- [PAGE EXTRACT]:
******************************
For many homeowners outside of earthquake-prone areas, purchasing additional insurance may seem unnecessary. Still, an earthquake policy may not be a bad investment because many cover other disasters such as landslides and sinkholes. Ask your insurance agent about the details of these policies. Flood maps and information on earthquake risk are available to view at www.FEMA.gov. Earthquake maps are available to view at The US Geological Survey website, http://earthquake.usgs.gov.

Know how much is covered

After your home is damaged, the last thing you want to learn is that your policy does not cover the cost of rebuilding. Many policies are capped or do not take increased building costs into consideration, so it is important to know how much it will cost to repair your house.

Consider purchasing a replacement cost policy. This policy covers the current replacement cost of homes without depreciation and increases in value as building costs rise. Owners of older homes should consider adding an ordinance endorsement to their policies. When an older home is badly damaged and requires extensive repairs, the homeowner may be required to rebuild to current building codes. Most homeowners’ insurance policies do not cover the extra cost of rebuilding to code. An ordinance endorsement covers this cost.

Some homeowners fail to consider how much home improvements have increased the value of their house. It is important to have an accurate assessment of your home’s value. Insurance companies can help determine this value, but often rely on a formula based on square footage and number of rooms. A more accurate, but more costly, option is to get an independent home assessment, which typically runs $200 to $300. Home values are fluid and insurance policies should be also.
******************************
- [DATA LISTING]:
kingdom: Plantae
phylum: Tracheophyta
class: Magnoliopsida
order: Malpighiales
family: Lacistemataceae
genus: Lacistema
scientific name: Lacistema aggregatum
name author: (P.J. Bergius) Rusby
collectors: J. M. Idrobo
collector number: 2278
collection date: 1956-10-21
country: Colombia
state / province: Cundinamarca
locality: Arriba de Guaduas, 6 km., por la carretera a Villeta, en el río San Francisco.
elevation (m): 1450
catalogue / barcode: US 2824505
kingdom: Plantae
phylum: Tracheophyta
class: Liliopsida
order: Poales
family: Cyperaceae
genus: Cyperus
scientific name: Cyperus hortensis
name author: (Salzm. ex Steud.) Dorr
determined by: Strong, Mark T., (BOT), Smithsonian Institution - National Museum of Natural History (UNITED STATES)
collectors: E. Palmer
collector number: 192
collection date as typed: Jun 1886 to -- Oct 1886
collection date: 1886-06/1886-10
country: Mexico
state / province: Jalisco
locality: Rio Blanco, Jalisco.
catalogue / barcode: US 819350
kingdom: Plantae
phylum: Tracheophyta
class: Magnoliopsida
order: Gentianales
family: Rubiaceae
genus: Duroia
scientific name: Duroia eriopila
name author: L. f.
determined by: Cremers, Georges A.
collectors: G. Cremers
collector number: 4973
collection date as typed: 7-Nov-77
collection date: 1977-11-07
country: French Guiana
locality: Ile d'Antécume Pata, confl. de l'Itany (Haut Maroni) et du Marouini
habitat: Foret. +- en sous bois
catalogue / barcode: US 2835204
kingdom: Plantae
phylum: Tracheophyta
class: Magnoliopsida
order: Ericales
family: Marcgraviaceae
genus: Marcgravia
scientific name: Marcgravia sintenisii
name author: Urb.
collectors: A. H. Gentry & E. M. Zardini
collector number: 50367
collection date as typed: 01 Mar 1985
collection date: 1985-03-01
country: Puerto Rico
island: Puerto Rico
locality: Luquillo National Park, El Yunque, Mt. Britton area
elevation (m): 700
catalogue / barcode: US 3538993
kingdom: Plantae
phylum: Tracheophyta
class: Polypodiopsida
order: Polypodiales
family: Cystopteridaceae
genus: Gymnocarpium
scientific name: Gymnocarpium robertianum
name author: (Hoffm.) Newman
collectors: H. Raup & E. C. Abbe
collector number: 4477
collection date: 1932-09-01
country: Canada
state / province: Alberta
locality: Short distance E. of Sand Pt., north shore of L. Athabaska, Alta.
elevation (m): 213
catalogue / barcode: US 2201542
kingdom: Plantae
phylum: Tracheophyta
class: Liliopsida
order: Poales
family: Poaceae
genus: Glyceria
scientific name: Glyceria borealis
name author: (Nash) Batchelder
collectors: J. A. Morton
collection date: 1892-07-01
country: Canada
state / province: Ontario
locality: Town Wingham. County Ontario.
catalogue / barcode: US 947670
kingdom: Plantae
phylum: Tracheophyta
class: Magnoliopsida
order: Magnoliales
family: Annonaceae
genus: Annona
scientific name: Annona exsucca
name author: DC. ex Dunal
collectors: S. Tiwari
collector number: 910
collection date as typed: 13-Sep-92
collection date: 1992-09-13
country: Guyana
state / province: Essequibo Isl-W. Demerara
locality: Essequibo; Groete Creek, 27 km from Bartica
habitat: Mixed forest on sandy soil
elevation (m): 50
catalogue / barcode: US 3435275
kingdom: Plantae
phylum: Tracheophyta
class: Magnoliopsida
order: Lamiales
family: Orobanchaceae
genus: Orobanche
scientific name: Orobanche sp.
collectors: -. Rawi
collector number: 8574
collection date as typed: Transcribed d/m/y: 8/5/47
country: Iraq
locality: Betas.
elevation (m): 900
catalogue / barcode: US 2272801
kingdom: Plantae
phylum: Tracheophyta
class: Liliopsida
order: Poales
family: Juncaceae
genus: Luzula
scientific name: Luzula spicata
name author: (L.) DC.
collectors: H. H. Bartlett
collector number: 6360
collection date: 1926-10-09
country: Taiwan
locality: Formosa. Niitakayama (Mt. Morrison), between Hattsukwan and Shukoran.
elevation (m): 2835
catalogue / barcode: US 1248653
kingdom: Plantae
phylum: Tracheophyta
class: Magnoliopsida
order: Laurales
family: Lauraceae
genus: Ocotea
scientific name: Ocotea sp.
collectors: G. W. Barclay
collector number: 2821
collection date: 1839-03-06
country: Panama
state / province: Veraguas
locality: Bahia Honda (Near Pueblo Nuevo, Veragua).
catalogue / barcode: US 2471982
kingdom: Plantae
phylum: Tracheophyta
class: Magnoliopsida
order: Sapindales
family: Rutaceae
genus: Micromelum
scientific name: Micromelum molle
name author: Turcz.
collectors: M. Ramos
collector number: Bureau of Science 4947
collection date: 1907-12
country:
******************************
- [TASK TO CARRY OUT]: What does the home insurance text say an independent home assessment typically costs?

- [EXERCISE ANSWER]: $200 to $300.